BEGIN Records supplied

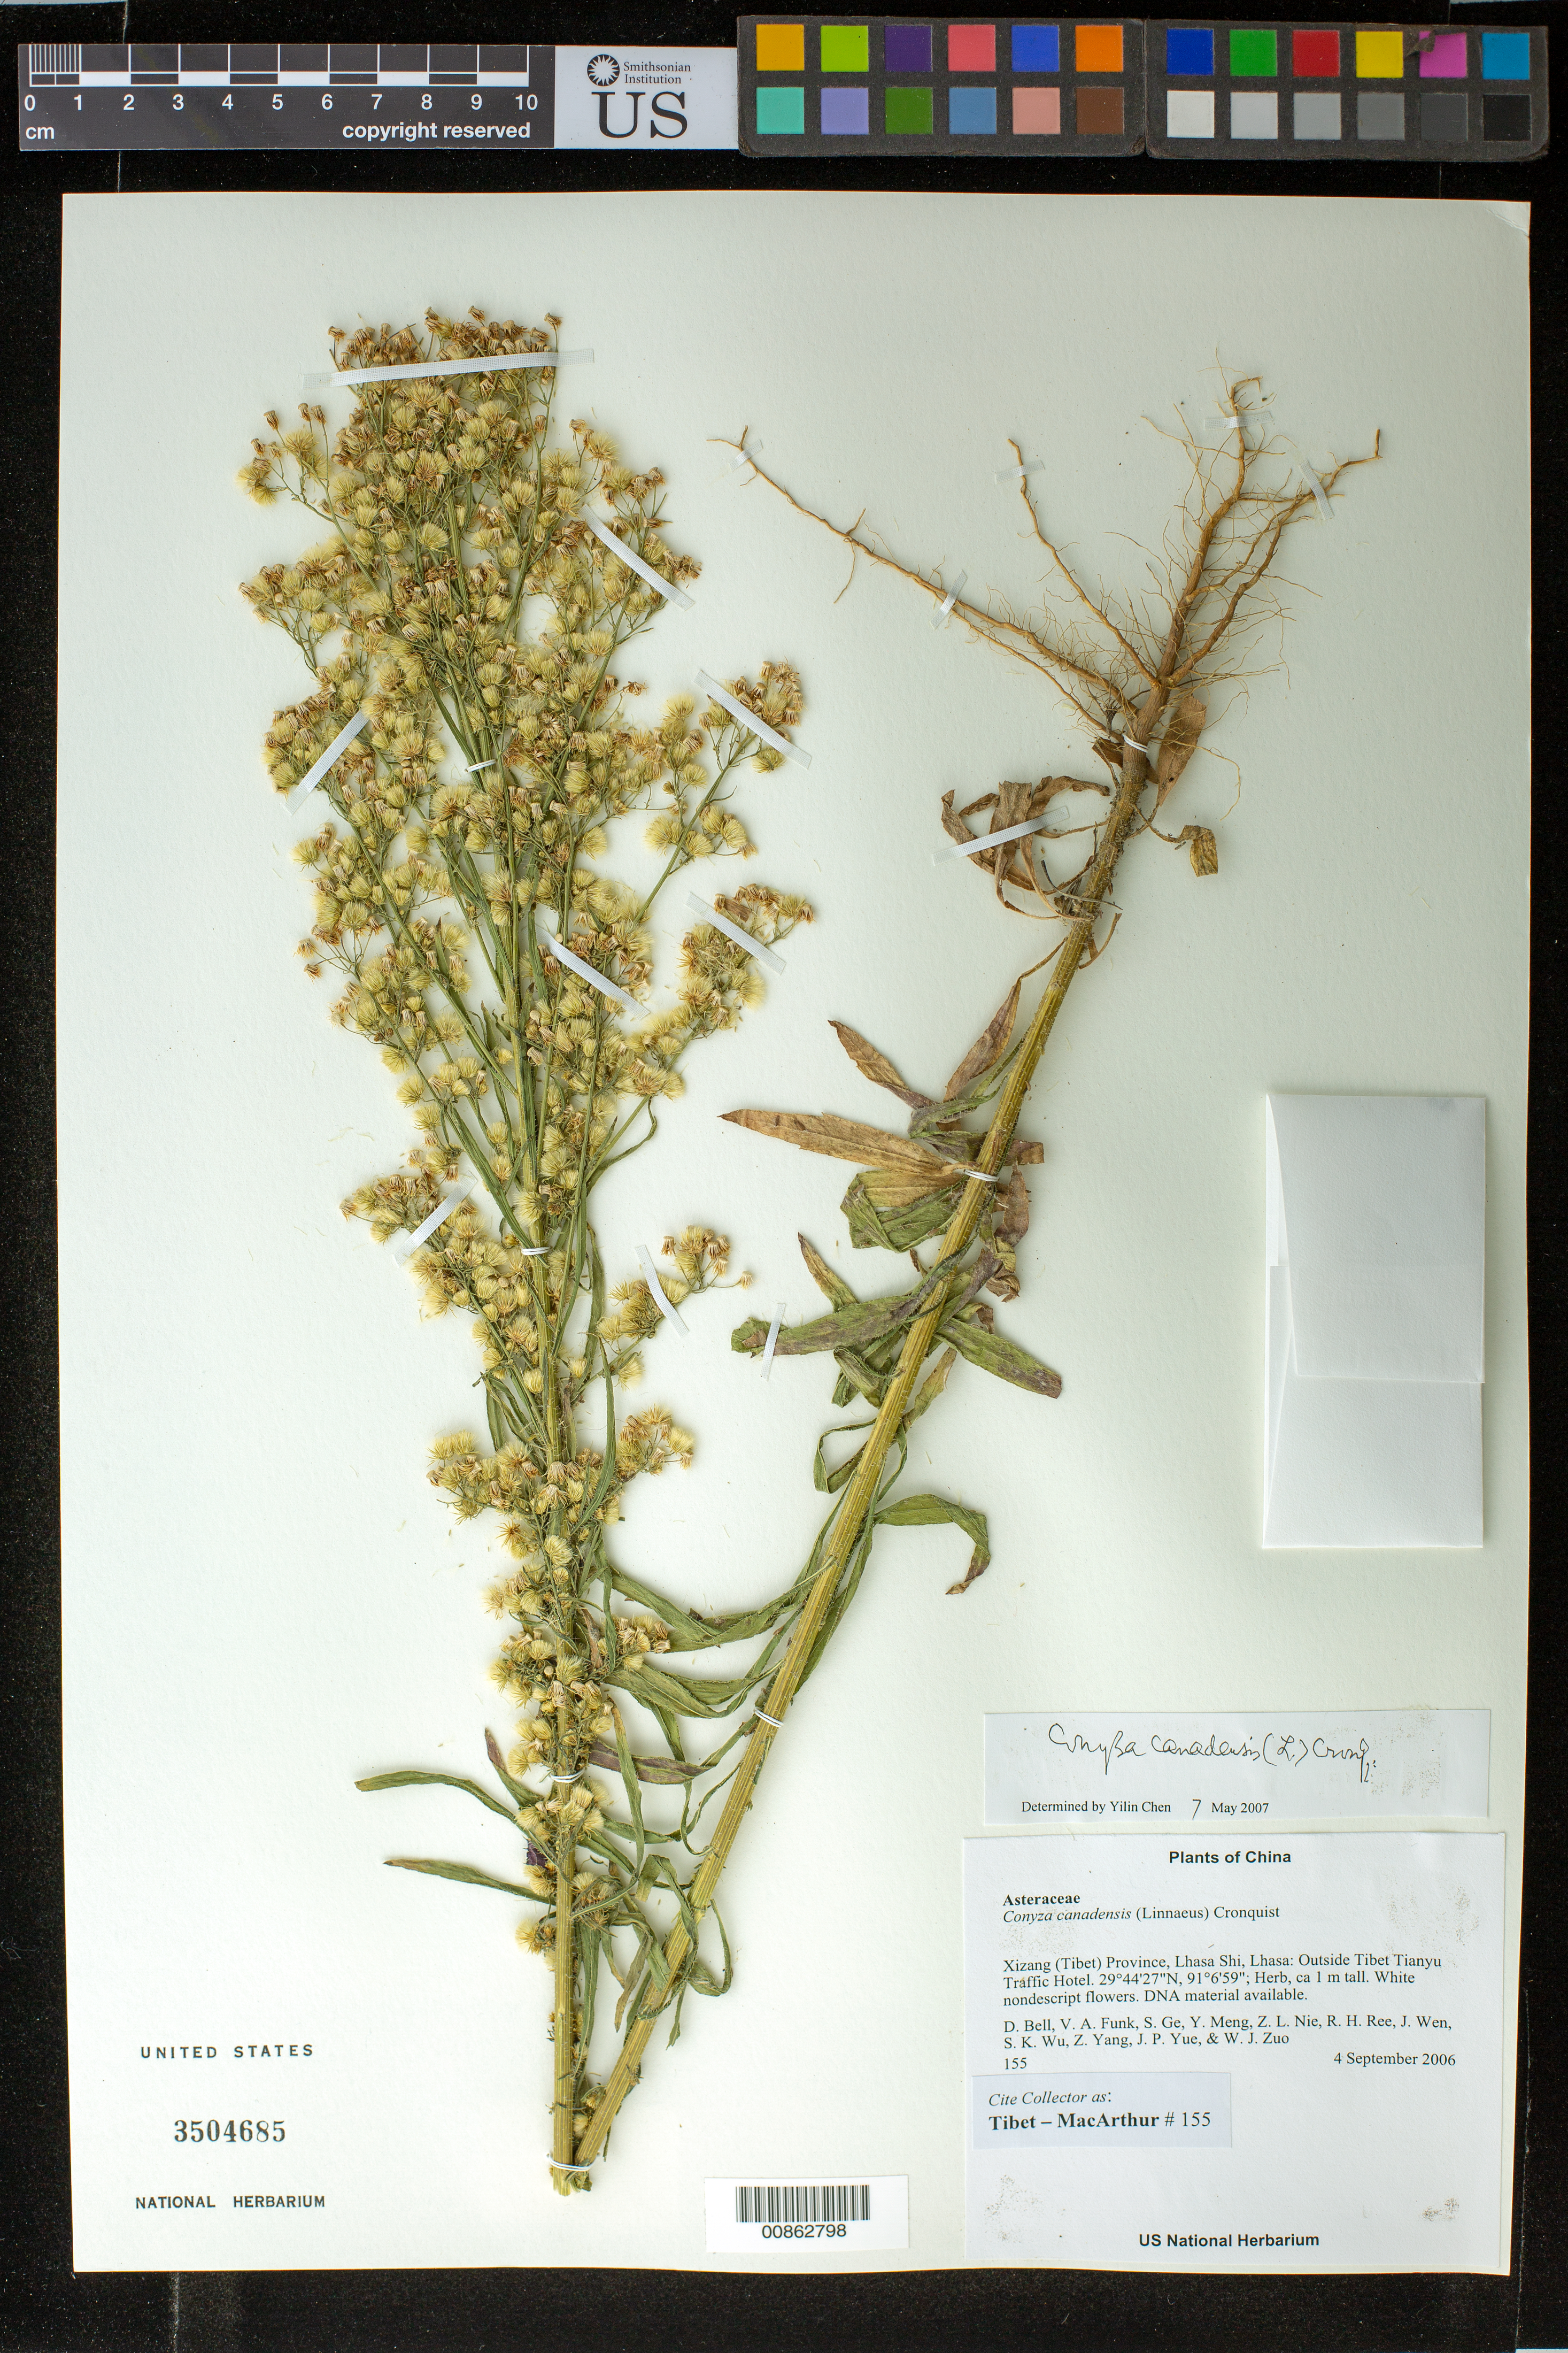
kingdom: Plantae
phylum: Tracheophyta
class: Magnoliopsida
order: Asterales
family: Asteraceae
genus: Conyza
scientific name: Conyza canadensis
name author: (L.) Cronq.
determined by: Yilin Chen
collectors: Tibet-MacArthur, D. A. Bell, V. Funk, S. Ge, Y. Meng, Z. Nie, R. Ree, J. Wen, S. K. Wu, Z. Yang, J. Yue & W. Zuo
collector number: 155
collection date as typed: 04 Sep 2006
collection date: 2006-09-04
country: China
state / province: Xizang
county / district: Lhasa Shi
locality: Lhasa. Outside Tibet Tianyu Traffic Hotel.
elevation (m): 4300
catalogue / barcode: US 3504685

END Records supplied

# Directions for this task
Quote the lines exactly, starting with the line that contains "collector number: 155" and ending with the final line of the records, including both of those lines.

# Task solution
collector number: 155
collection date as typed: 04 Sep 2006
collection date: 2006-09-04
country: China
state / province: Xizang
county / district: Lhasa Shi
locality: Lhasa. Outside Tibet Tianyu Traffic Hotel.
elevation (m): 4300
catalogue / barcode: US 3504685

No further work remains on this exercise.